▶ WHAT IS NEEDED: If a line in the data contains "tools", copy it out.
:: AVAILABLE RECORDS
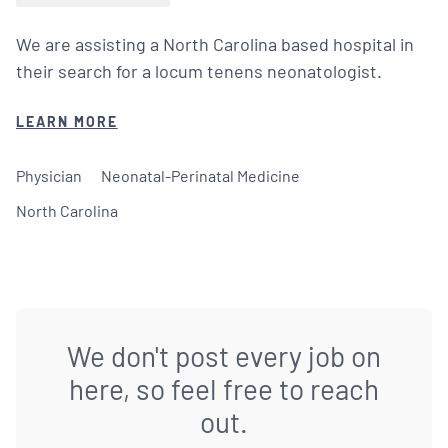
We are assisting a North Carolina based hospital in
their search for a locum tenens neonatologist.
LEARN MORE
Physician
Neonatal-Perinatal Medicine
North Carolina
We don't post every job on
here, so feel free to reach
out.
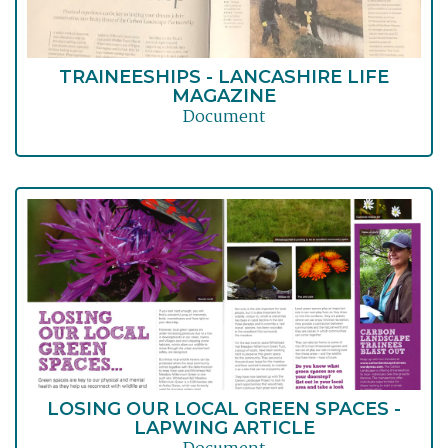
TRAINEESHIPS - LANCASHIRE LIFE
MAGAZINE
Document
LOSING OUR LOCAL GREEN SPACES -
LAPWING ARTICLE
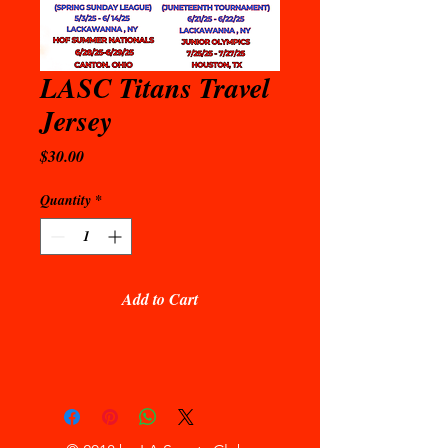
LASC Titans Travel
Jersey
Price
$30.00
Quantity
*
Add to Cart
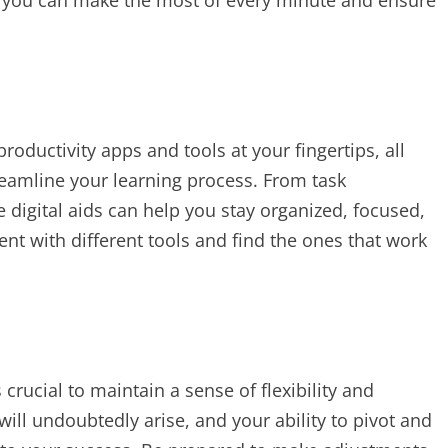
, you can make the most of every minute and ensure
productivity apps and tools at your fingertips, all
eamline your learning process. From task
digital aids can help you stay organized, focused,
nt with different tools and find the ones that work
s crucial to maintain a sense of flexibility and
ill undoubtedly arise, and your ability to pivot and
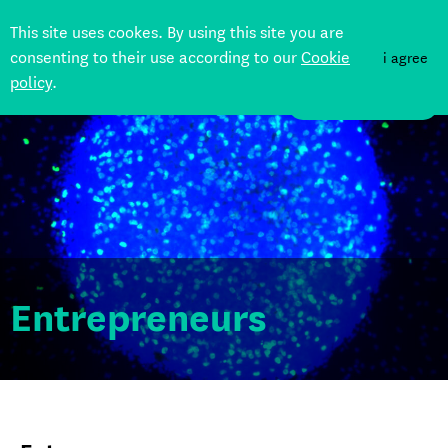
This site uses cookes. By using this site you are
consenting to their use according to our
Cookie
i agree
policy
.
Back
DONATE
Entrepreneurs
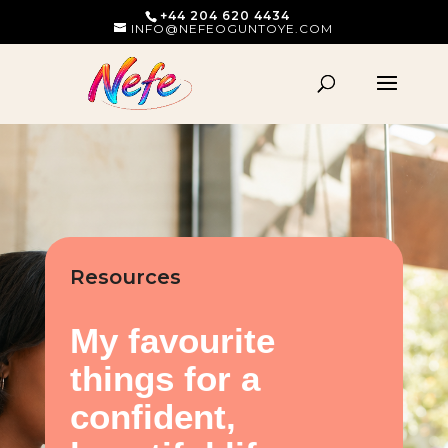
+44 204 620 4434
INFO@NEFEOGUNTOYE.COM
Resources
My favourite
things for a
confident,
::::
▶ TASK OUTPUT:
productivity apps and tools at your fingertips, all
nt with different tools and find the ones that work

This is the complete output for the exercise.